There is a growing consensus that AI competitiveness is no longer just an issue for individual companies, but a matter of national competitiveness. This sentiment was reflected in recent remarks by President Lee Jae-myung. Meeting with leaders of Samsung Electronics and SK hynix, President Lee stated, "The restrictions on the separation of industrial and financial capital were intended to prevent monopolistic abuses, but in advanced industries that require large-scale investments, those monopoly concerns are already a thing of the past," suggesting the need to ease the system.
The government is considering opening up various types of public data necessary for AI training and has pledged to provide the vast amounts of electricity and water required to build AI infrastructure. The government's full-scale support has even drawn complaints from non-AI sectors.
It is a positive development that the government is taking the lead and showing flexibility, recognizing that national competitiveness depends on the growth of key industries. However, this awareness must be accompanied by one important premise: what the AI industry is bringing, or can bring, to the public.
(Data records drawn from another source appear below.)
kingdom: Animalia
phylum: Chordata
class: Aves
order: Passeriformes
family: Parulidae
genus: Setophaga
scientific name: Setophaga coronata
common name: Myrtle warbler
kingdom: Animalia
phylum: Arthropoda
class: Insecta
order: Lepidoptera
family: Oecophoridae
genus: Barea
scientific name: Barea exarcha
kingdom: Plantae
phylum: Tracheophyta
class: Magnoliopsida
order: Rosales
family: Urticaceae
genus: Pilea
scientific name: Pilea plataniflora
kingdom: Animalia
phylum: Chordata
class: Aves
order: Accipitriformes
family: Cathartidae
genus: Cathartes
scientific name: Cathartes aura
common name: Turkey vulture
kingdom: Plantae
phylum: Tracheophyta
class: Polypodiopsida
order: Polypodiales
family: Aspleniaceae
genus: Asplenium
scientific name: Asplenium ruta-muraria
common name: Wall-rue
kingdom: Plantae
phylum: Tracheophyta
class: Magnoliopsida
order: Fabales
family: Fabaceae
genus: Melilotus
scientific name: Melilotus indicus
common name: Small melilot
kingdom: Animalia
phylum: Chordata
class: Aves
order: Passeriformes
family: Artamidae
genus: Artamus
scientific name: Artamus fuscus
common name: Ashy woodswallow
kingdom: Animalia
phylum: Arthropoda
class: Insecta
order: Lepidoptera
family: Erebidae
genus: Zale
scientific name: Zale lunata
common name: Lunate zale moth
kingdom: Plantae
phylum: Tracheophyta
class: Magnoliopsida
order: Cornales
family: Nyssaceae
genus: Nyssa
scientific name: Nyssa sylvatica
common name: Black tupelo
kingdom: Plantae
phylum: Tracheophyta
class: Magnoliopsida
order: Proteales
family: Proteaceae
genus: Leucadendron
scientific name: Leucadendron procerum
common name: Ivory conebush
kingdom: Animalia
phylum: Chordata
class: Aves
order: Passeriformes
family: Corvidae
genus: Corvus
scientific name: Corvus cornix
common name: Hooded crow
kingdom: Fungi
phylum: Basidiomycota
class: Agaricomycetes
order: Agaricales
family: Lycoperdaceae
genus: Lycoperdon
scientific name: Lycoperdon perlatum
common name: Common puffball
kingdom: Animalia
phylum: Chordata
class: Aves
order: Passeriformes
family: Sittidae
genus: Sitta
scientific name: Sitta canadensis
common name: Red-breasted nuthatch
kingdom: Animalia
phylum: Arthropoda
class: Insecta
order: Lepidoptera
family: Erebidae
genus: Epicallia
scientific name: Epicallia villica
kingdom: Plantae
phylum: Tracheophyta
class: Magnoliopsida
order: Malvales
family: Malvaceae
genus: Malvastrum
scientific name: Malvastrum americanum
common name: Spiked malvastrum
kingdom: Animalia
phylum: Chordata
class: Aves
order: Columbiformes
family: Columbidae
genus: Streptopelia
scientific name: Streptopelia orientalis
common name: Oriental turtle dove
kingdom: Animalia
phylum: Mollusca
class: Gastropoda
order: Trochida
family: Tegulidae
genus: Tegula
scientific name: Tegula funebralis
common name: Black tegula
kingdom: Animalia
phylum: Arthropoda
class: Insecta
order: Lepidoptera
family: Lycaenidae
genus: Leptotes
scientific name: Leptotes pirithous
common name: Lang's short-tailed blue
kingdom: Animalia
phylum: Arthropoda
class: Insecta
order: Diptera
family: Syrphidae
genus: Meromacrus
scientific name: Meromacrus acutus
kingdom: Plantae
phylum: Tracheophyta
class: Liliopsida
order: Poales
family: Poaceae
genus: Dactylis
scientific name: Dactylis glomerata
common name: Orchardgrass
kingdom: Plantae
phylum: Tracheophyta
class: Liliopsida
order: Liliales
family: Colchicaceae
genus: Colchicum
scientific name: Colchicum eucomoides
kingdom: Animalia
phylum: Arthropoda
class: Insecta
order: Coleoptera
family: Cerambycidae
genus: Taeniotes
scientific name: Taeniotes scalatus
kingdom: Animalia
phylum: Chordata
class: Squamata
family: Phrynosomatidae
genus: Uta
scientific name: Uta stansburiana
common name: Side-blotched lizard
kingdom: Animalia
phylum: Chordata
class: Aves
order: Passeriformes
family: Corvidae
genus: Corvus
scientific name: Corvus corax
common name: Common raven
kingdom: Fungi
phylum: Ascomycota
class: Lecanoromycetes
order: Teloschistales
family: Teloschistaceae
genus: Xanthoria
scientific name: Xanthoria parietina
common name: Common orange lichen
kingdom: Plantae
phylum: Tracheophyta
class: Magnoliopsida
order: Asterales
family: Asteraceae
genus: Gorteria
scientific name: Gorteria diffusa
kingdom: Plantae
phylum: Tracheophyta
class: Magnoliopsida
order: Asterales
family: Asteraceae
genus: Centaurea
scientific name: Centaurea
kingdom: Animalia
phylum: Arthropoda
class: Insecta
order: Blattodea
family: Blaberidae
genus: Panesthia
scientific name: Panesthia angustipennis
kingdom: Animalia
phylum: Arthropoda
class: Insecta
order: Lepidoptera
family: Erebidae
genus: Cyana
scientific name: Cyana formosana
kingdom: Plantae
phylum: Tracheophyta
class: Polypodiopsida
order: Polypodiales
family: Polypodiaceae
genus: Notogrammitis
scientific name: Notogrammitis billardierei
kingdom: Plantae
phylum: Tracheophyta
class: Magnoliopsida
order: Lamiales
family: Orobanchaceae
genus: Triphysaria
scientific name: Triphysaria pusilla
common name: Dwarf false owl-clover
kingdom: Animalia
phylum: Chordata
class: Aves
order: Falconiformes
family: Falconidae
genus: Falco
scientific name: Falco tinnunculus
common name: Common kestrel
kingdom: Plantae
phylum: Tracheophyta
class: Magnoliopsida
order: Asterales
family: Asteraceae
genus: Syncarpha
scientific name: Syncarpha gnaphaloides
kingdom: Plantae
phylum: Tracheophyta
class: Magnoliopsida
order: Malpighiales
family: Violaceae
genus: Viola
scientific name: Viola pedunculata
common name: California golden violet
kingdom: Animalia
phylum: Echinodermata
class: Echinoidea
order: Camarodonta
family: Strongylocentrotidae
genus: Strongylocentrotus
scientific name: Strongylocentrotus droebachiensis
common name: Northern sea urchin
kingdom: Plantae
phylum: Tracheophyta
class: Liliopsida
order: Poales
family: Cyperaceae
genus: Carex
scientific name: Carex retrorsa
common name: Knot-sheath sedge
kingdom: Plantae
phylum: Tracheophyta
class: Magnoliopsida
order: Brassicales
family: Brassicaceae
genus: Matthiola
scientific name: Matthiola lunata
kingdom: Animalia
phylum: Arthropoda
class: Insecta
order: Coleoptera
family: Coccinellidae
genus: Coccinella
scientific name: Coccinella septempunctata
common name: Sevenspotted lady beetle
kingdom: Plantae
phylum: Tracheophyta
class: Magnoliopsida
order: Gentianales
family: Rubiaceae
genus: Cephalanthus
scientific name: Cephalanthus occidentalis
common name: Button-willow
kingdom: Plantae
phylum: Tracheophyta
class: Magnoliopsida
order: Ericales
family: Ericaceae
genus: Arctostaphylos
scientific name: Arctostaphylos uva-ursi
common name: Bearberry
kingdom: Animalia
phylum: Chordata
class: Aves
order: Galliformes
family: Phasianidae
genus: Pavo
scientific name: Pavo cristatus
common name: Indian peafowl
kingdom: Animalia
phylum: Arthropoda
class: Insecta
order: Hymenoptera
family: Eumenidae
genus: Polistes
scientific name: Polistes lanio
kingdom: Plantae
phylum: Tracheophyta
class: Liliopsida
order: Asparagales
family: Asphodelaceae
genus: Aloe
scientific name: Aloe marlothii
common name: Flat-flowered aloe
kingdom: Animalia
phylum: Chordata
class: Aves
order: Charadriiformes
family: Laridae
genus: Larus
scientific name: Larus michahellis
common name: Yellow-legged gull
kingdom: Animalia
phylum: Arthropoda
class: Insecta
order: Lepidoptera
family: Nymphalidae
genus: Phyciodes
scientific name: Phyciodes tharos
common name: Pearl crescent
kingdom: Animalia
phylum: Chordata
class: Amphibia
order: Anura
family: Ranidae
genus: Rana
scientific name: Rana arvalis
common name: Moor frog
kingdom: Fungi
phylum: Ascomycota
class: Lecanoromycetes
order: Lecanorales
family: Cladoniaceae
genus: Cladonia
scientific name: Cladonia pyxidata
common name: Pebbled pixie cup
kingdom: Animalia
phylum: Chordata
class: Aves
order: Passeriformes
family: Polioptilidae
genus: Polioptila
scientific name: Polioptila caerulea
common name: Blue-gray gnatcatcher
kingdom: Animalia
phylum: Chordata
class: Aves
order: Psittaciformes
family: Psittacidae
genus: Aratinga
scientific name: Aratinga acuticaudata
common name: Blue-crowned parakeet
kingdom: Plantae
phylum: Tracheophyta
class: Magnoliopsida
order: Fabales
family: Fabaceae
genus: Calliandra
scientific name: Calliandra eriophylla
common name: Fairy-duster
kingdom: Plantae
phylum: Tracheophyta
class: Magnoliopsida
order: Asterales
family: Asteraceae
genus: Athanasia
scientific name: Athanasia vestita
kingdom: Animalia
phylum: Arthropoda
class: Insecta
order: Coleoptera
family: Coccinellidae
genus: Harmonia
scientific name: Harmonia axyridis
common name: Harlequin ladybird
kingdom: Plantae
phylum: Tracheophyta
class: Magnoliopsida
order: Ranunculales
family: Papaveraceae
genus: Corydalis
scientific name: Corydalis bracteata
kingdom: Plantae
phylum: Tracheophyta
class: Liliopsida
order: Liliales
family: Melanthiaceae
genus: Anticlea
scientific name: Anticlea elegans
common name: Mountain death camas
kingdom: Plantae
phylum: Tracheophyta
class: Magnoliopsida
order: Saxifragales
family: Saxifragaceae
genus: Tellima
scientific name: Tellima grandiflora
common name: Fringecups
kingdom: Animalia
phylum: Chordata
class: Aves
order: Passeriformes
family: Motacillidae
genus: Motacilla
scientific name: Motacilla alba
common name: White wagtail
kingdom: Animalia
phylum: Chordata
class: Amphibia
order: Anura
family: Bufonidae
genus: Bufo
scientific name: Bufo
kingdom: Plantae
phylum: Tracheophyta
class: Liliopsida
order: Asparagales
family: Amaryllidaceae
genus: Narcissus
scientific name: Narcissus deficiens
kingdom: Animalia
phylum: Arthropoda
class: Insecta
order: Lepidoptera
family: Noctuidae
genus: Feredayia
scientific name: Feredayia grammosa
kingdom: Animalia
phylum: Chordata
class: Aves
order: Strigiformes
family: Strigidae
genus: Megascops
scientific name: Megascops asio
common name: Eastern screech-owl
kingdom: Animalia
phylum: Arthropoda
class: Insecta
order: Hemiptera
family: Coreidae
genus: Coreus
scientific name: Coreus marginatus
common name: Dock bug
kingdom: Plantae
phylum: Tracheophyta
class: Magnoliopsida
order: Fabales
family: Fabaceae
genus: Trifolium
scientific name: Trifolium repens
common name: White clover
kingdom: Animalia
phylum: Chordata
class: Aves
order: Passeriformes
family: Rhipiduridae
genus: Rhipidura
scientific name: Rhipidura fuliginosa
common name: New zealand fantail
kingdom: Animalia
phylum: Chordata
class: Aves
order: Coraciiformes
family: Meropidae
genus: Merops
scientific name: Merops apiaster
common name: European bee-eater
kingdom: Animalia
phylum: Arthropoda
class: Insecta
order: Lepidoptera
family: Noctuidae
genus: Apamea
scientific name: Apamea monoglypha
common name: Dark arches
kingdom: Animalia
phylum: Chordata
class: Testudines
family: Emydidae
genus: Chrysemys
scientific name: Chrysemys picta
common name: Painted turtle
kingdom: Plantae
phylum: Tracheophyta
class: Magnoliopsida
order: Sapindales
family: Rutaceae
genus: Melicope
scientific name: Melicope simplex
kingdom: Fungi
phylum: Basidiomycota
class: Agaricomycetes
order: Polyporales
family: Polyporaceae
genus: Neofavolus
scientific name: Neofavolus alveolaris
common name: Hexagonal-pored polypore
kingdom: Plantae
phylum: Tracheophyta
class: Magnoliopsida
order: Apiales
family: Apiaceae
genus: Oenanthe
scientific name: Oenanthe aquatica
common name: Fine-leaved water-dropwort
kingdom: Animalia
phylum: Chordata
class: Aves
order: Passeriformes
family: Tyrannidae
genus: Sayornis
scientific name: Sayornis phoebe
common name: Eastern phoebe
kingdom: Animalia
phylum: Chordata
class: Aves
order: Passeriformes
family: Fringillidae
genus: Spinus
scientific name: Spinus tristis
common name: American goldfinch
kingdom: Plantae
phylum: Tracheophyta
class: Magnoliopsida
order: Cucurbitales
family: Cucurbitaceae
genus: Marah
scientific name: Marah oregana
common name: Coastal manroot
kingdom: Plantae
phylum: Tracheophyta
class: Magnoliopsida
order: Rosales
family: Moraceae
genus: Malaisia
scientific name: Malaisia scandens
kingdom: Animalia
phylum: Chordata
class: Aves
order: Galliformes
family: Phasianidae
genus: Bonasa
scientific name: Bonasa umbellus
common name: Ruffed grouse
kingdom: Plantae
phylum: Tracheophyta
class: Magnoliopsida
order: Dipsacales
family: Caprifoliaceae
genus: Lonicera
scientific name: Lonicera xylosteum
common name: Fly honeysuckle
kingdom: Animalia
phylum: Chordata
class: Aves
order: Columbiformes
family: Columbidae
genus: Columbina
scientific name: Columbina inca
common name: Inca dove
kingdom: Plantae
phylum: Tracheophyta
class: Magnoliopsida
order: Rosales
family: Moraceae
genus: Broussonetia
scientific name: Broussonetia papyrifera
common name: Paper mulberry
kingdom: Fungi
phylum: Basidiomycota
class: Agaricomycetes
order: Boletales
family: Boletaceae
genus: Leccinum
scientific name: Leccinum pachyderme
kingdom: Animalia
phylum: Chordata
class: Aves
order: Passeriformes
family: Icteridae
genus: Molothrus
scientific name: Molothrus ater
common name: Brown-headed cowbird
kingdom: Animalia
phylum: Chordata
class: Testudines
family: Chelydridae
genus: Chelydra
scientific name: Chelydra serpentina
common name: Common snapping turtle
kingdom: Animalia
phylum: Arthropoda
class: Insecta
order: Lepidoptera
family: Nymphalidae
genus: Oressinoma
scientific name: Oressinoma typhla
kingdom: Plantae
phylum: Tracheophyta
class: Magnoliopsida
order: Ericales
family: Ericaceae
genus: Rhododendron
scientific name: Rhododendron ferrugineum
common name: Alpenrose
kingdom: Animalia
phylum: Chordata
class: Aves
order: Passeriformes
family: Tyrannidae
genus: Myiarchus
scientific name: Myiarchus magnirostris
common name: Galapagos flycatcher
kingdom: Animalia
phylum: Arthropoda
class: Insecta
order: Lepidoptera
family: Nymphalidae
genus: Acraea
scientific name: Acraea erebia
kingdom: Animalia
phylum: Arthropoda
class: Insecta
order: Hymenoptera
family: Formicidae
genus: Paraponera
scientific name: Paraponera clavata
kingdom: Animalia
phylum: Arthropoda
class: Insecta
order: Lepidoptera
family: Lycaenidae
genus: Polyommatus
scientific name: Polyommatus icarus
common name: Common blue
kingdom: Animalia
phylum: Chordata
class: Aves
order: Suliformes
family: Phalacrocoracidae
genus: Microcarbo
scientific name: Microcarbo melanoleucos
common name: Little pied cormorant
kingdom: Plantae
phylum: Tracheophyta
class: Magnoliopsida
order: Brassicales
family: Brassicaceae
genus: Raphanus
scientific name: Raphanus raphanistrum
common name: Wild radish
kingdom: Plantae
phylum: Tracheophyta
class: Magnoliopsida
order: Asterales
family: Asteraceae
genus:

Although the AI industry is deeply dependent on public resources, there remains skepticism about profitability, as seen in the cases of global AI companies. With tangible results still lacking, only certain sectors such as semiconductors and power companies, which are essential for infrastructure, appear to be within reach of the benefits.
Compared to traditional manufacturing, the advanced nature of these industries means their job creation effect is also limited. The social costs resulting from side effects such as misinformation, deepfakes, privacy breaches, and copyright disputes are also borne by the state. This has led to concerns that while the private sector reaps the profits, the government and society are left with the bill.
It is difficult to give a definitive answer regarding the so-called 'AI bubble.' Nevertheless, inaction is not an option. What matters most is ensuring that the fruits of this transformation do not end up as exclusive gains for a handful of companies.
Alongside discussions on deregulation, there must be a serious debate on how the achievements of the AI industry can be shared across society. Privileges must be accompanied by corresponding responsibilities. Even the magic word 'AI' cannot be an exception.